The relevant part of my bulkloader.yaml file looks like this:

- kind: TestEntity
  [... connector info ...]
  property_map:
    [... transform info for __key__ and location here ...]
  post_import_function: post_transform.post_process_testentity

And my post_process_testentity function:

def post_process_testentity(input_dict, entity_instance, bulkload_state):
    entity_instance.cells = [u'Hello there!']
    return entity_instance

When I do a data upload with all this stuff, I get no errors (and I know that post_process_testentity is being entered, because I've added a few print statements inside it that ran correctly). Everything about the upload works, except my post processing function has absolutely no effect. There are no "Hello there!"s in my datastore when I use the data viewer.

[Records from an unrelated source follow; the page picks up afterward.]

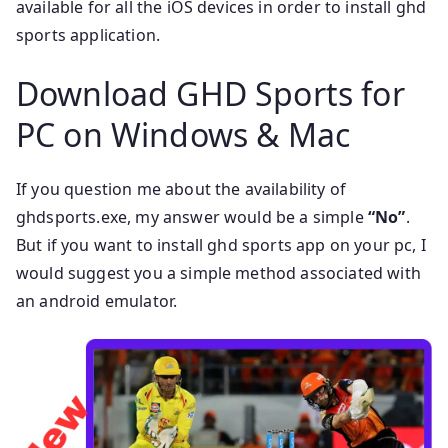
available for all the iOS devices in order to install ghd
sports application.
Download GHD Sports for
PC on Windows & Mac
If you question me about the availability of
ghdsports.exe, my answer would be a simple
“No”
.
But if you want to install ghd sports app on your pc, I
would suggest you a simple method associated with
an android emulator.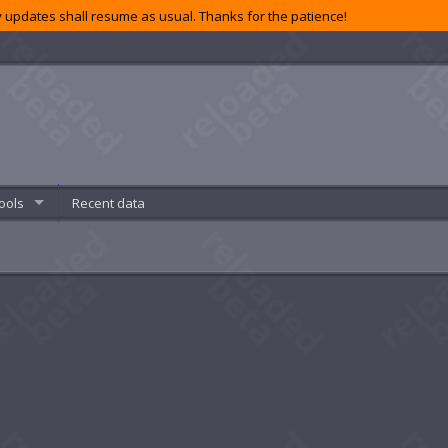
 updates shall resume as usual. Thanks for the patience!
ools
Recent data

Could someone help me out a bit? Thank you!

1

There are 1 answers

0
Jen S On BEST ANSWER

In case others are having similar problems, I got my test as described above to work. It seems that entity_instance in the post processing function is actually of type google.appengine.api.datastore.Entity, which is a subclass of dict. So, this modification to the post_process_testentity function worked:

def post_process_testentity(input_dict, entity_instance, bulkload_state):
    entity_instance['cells'] = [u'Hello there!']
    return entity_instance

However, I only figured this out through playing around with printing various debugging messages. It would be great if this stuff was documented somewhere. Does anyone know where I can find such documentation?